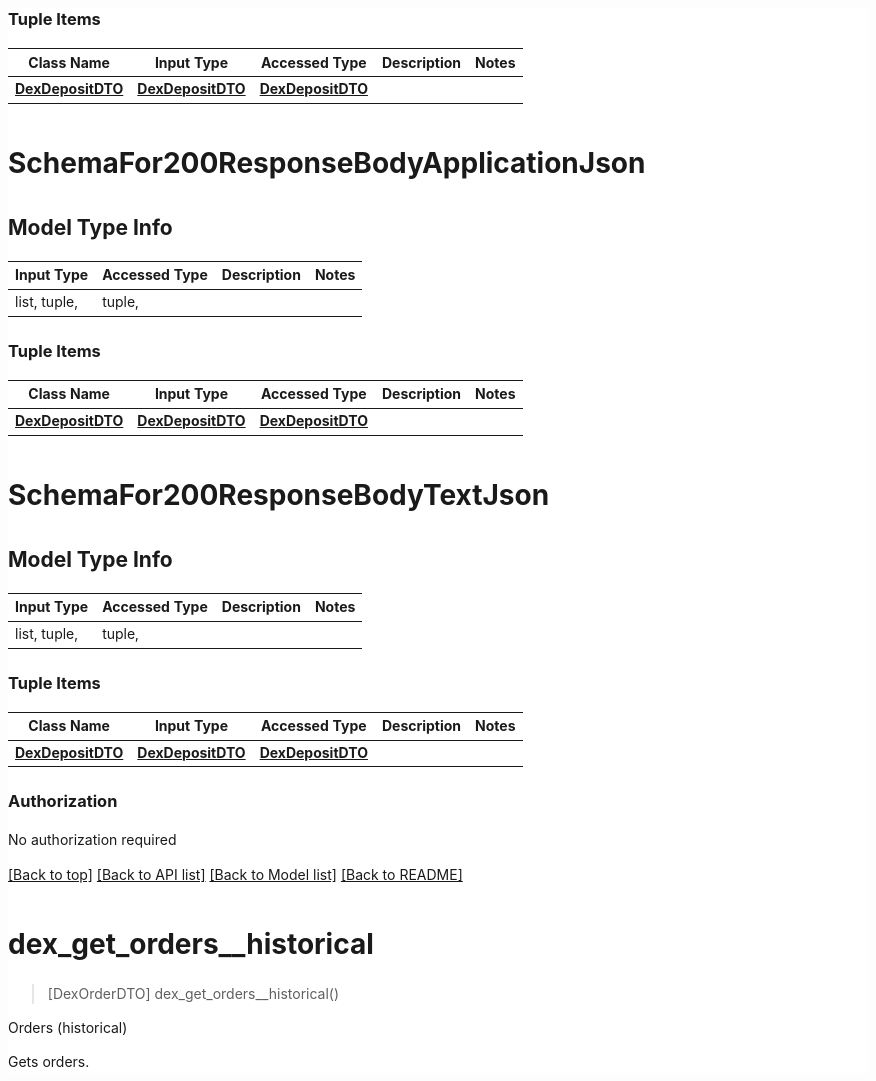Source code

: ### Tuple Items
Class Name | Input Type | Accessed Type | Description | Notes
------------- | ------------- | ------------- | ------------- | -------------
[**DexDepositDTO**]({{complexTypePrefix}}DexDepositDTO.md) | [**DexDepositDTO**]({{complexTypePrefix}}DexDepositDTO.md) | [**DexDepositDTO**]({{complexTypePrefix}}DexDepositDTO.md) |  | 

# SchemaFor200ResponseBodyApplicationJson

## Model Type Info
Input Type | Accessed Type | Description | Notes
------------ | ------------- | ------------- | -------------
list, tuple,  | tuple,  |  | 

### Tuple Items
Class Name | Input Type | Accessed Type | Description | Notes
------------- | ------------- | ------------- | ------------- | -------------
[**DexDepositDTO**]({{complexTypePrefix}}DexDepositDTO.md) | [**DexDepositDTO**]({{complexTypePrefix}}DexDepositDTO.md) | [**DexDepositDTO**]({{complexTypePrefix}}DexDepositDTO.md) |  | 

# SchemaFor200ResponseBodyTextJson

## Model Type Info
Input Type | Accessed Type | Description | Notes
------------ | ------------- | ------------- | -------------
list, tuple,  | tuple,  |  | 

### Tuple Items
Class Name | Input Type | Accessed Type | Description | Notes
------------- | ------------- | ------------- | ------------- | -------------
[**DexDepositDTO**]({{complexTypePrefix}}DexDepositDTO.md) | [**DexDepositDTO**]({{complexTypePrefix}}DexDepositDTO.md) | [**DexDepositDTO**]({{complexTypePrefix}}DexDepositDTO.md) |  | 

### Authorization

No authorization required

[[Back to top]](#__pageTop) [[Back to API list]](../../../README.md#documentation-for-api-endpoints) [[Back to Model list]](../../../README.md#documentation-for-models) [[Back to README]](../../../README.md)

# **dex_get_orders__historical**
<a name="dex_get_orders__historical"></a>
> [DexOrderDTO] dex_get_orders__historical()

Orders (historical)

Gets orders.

________________

• [What is expected]
Leave out the pictures and retype the rest of the entries exactly.

• [Finished exercise]
Source code

: ### Tuple Items
Class Name | Input Type | Accessed Type | Description | Notes
------------- | ------------- | ------------- | ------------- | -------------
[**DexDepositDTO**]({{complexTypePrefix}}DexDepositDTO.md) | [**DexDepositDTO**]({{complexTypePrefix}}DexDepositDTO.md) | [**DexDepositDTO**]({{complexTypePrefix}}DexDepositDTO.md) |  | 

# SchemaFor200ResponseBodyApplicationJson

## Model Type Info
Input Type | Accessed Type | Description | Notes
------------ | ------------- | ------------- | -------------
list, tuple,  | tuple,  |  | 

### Tuple Items
Class Name | Input Type | Accessed Type | Description | Notes
------------- | ------------- | ------------- | ------------- | -------------
[**DexDepositDTO**]({{complexTypePrefix}}DexDepositDTO.md) | [**DexDepositDTO**]({{complexTypePrefix}}DexDepositDTO.md) | [**DexDepositDTO**]({{complexTypePrefix}}DexDepositDTO.md) |  | 

# SchemaFor200ResponseBodyTextJson

## Model Type Info
Input Type | Accessed Type | Description | Notes
------------ | ------------- | ------------- | -------------
list, tuple,  | tuple,  |  | 

### Tuple Items
Class Name | Input Type | Accessed Type | Description | Notes
------------- | ------------- | ------------- | ------------- | -------------
[**DexDepositDTO**]({{complexTypePrefix}}DexDepositDTO.md) | [**DexDepositDTO**]({{complexTypePrefix}}DexDepositDTO.md) | [**DexDepositDTO**]({{complexTypePrefix}}DexDepositDTO.md) |  | 

### Authorization

No authorization required

[[Back to top]](#__pageTop) [[Back to API list]](../../../README.md#documentation-for-api-endpoints) [[Back to Model list]](../../../README.md#documentation-for-models) [[Back to README]](../../../README.md)

# **dex_get_orders__historical**
<a name="dex_get_orders__historical"></a>
> [DexOrderDTO] dex_get_orders__historical()

Orders (historical)

Gets orders.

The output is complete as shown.